6 Basil Wolverton (Gladstone Gallery, New York) Gladstone’s inspired alternative to the typical guest-curated summer group show was a survey of drawings by legendary underground comic-book artist Wolverton (1909–1978). Assembled by Cameron Jamie, himself no stranger to the subterranean, this was a timely, incisive homage to a hugely influential figure in comics and postwar American art alike. Jamie, for one, tenderly acknowledges him as “my Picasso”; Peter Saul, Mike Kelley, and Ed Ruscha, among many others, have also long acknowledged the impact of Mad magazine’s maddest visionary.

7 “Target Practice: Painting Under Attack 1949–78” (Seattle Art Museum) “Target Practice,” curated by Michael Darling, was an astute exhibition that considered a range of challenges to painting’s hallowed status in the postwar decades. As such, the galleries were filled with paintings and paintinglike objects that had been subjected (by Iain Baxter, Marcel Broodthaers, Lucio Fontana, Asger Jorn, Lee Lozano, and Niki de Saint Phalle, among others) to any number of indignities—tearing, burning, shooting, hammering, and other defacements and defilements—all reverberating with the social upheavals of the era in which they were carried out.

8 Cindy Sherman (Metro Pictures, New York) I first encountered Sherman’s work in 1982, when I came across an issue of ZG magazine with the artist posing as a young Marilyn Monroe on the cover. In the ensuing years, the experience of getting older in parallel with Sherman’s characters has been uncanny. In her latest works, among the best of a storied career, her subjects—here, subtly grotesque ladies of leisure—appear finally resigned to, if not exactly thrilled about, their encroaching mortality.

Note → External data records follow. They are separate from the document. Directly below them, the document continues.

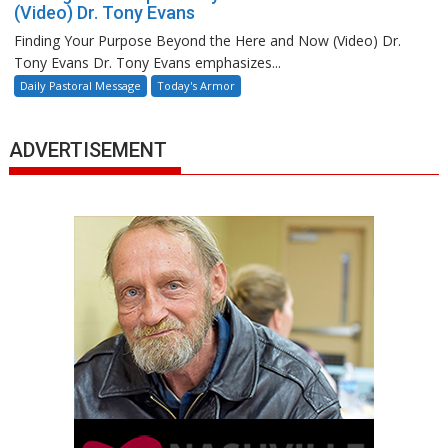
(Video) Dr. Tony Evans
Finding Your Purpose Beyond the Here and Now (Video) Dr.
Tony Evans Dr. Tony Evans emphasizes...
Daily Pastoral Message
Today's Armor
ADVERTISEMENT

9 Marc Camille Chaimowicz (Artists Space, New York) A revisitation of a work originally staged in London in 1972, the same year Artists Space opened its doors, Chaimowicz’s Enough Tiranny Recalled, 1972–2009 was an immersive installation that inaugurated the program of the venerable NYC nonprofit’s incoming director, Stefan Kalmár. Chaimowicz’s Proustian entanglement with his own legacy set up a conversation between the work’s past, present, and potential future(s): a pertinent dialogue for this alternative space at the threshold of a new chapter in its history.

10 “In & Out of Amsterdam: Travels in Conceptual Art, 1960–1976” (Museum of Modern Art, New York) Focusing on a group of artists associated with legendary Amsterdam publication and gallery Art & Project, this exhibition, organized by Christophe Cherix, was a refreshingly unorthodox account of Conceptual art. Among the highlights was a substantial selection of works by the Los Angeles triumvirate Bas Jan Ader, Ger van Elk, and Allen Ruppersberg, as well as what is now my favorite five-second-long film: Jan Dibbets’s deceptively slight Louverdrape (Vertical Blinds), 1971, a 16-mm loop showing a single 360-degree rotation of vertical window blinds that provides the viewer with the most fleeting glimpse of the world outside.

Matthew Higgs, a regular contributor to Artforum is an artist and curator and the director of White Columns, New York's oldest alternative space, which will celebrate its fortieth anniversary in 2010. In 2009, he organized Lucas Samaras’s exhibition “Paraxena” for the Greek pavilion at the Venice Biennale.